### Activity
Within the data that follows, how many lines carry the string "blob"? Give the number alone.

(Records drawn from a dataset)
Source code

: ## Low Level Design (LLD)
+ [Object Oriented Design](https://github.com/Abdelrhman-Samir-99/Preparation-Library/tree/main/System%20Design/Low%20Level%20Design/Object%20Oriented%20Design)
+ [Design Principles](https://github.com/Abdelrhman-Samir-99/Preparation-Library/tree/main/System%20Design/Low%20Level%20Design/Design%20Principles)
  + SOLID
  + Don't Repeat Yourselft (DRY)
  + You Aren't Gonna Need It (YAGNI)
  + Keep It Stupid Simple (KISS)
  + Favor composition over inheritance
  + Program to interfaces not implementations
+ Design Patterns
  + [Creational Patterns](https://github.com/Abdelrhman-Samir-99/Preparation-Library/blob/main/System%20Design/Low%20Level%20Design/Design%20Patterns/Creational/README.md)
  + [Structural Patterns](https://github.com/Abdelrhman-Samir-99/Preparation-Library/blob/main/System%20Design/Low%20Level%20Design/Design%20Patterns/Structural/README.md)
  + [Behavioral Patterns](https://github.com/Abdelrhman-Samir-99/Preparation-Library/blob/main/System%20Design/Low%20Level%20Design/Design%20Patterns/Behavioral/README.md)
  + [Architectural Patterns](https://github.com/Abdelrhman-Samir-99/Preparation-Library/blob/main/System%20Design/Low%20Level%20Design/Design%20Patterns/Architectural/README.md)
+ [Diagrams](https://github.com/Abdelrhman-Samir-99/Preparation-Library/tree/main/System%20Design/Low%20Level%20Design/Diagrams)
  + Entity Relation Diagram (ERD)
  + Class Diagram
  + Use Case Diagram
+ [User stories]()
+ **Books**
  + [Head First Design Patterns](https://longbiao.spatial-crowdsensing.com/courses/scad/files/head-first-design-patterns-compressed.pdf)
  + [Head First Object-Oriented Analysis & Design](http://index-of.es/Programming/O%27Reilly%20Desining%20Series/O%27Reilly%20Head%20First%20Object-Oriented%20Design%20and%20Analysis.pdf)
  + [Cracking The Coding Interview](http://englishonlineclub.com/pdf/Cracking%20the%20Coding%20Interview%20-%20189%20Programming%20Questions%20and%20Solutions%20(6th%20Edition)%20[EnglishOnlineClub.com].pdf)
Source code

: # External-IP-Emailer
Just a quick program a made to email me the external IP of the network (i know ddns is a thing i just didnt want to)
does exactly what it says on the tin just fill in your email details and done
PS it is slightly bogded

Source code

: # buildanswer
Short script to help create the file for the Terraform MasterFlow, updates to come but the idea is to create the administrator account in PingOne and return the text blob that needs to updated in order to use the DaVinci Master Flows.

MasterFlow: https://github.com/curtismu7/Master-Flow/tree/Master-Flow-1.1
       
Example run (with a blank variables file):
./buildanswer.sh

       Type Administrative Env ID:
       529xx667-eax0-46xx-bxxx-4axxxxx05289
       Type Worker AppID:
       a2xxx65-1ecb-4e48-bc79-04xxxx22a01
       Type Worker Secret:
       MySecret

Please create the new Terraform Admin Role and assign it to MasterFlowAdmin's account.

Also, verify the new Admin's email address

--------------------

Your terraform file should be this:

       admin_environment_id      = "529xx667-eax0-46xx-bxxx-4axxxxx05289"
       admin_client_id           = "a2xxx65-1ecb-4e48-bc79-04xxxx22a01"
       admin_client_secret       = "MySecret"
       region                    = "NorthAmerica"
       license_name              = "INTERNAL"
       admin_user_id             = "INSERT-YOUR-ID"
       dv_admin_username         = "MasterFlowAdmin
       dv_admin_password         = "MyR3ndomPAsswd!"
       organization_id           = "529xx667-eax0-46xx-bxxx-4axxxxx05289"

### Solution for this task
5